In Week 2 of the 2024 NFL season, Gardeck recorded 3 sacks against the Los Angeles Rams in a 41–10 win for the Cardinals. He also recorded 6 tackles and a forced fumble during the game. In Week 3, he recorded 4 tackles, a pass deflection, and an interception in a 20–13 loss against the Detroit Lions. In Week 7 against the Los Angeles Chargers, Gardeck suffered a torn ACL, ending his season prematurely.

===Jacksonville Jaguars===
On June 4, 2025, Gardeck signed with the Jacksonville Jaguars. He played in all 17 games with eight starts, recording 48 tackles, 2.5 sacks, two passes defensed, and a forced fumble.

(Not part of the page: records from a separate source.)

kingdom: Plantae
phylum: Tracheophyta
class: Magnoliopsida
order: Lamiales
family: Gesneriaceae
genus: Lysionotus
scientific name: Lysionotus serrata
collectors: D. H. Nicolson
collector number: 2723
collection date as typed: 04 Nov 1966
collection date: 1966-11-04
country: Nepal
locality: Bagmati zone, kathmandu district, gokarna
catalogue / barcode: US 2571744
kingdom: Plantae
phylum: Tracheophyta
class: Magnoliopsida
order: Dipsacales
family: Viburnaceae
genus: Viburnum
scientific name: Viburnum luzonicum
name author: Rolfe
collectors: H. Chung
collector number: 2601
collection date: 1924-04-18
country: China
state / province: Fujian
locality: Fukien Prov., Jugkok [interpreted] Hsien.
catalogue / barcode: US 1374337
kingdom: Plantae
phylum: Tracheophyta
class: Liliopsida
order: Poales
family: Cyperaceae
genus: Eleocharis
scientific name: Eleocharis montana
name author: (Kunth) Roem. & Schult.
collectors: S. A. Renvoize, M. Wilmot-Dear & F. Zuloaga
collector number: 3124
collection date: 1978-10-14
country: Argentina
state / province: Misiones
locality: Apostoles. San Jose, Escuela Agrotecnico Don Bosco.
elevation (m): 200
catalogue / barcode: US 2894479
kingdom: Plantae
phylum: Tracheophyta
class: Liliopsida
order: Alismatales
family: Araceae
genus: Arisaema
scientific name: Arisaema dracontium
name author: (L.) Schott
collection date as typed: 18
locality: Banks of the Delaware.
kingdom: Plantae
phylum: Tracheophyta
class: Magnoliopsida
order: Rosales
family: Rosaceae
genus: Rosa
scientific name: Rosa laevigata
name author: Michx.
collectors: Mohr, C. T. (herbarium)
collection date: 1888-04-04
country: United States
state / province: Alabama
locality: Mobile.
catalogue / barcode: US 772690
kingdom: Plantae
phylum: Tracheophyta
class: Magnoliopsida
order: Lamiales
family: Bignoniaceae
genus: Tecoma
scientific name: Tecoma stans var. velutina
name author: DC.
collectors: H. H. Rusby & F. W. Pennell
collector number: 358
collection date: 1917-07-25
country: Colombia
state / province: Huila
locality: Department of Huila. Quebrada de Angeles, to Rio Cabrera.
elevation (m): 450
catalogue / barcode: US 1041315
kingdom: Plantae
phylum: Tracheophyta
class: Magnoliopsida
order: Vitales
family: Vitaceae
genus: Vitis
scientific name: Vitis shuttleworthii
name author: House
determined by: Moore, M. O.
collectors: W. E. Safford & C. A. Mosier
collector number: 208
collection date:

On March 9, 2026, Gardeck signed a two-year contract extension with the Jaguars.

==NFL career statistics==

Legend
| Bold | Career high |

===Regular season===

Year: Team; Games; Tackles; Interceptions; Fumbles
GP: GS; Cmb; Solo; Ast; Sck; TFL; Int; Yds; Avg; Lng; TD; PD; FF; Fmb; FR; Yds; TD
2018: ARI; 16; 0; 7; 7; 0; 0.0; 0; 0; 0; 0.0; 0; 0; 0; 0; 0; 0; 0; 0
2019: ARI; 14; 0; 11; 7; 4; 0.0; 0; 0; 0; 0.0; 0; 0; 0; 0; 0; 1; 0; 0
2020: ARI; 14; 0; 16; 14; 2; 7.0; 7; 0; 0; 0.0; 0; 0; 0; 0; 0; 1; 0; 0
2021: ARI; 14; 3; 23; 14; 9; 0.0; 1; 0; 0; 0.0; 0; 0; 0; 0; 0; 1; 0; 0
2022: ARI; 14; 3; 31; 22; 9; 1.0; 2; 1; 24; 24.0; 24; 0; 1; 1; 0; 0; 0; 0
2023: ARI; 17; 8; 46; 36; 10; 6.0; 7; 0; 0; 0.0; 0; 0; 4; 1; 0; 1; 2; 0
2024: ARI; 7; 3; 22; 17; 5; 3.0; 6; 1; 10; 10.0; 10; 0; 2; 1; 0; 0; 0; 0
2025: JAX; 17; 8; 48; 28; 20; 2.5; 6; 0; 0; 0.0; 0; 0; 2; 1; 0; 0; 0; 0
Career: 113; 25; 204; 145; 59; 19.5; 29; 2; 34; 17.0; 24; 0; 9; 4; 0; 4; 2; 0

===Postseason===

Year: Team; Games; Tackles; Interceptions; Fumbles
GP: GS; Cmb; Solo; Ast; Sck; TFL; Int; Yds; Avg; Lng; TD; PD; FF; Fmb; FR; Yds; TD
2021: ARI; 1; 0; 1; 1; 0; 0.0; 0; 0; 0; 0.0; 0; 0; 0; 0; 0; 0; 0; 0
2025: JAX; 1; 1; 3; 3; 0; 0.0; 0; 0; 0; 0.0; 0; 0; 0; 0; 0; 0; 0; 0
Career: 2; 1; 4; 4; 0; 0.0; 0; 0; 0; 0.0; 0; 0; 0; 0; 0; 0; 0; 0

==Personal life==
Gardeck's brother, Ian, is a former professional baseball player. His other brother, Andrew is a surgeon in training at Houston Methodist Hospital.

Gardeck's nickname is "the Barbarian". He has a tattoo with a quote from the poem "Invictus" by William Ernest Henley, which he received in his sophomore year of college.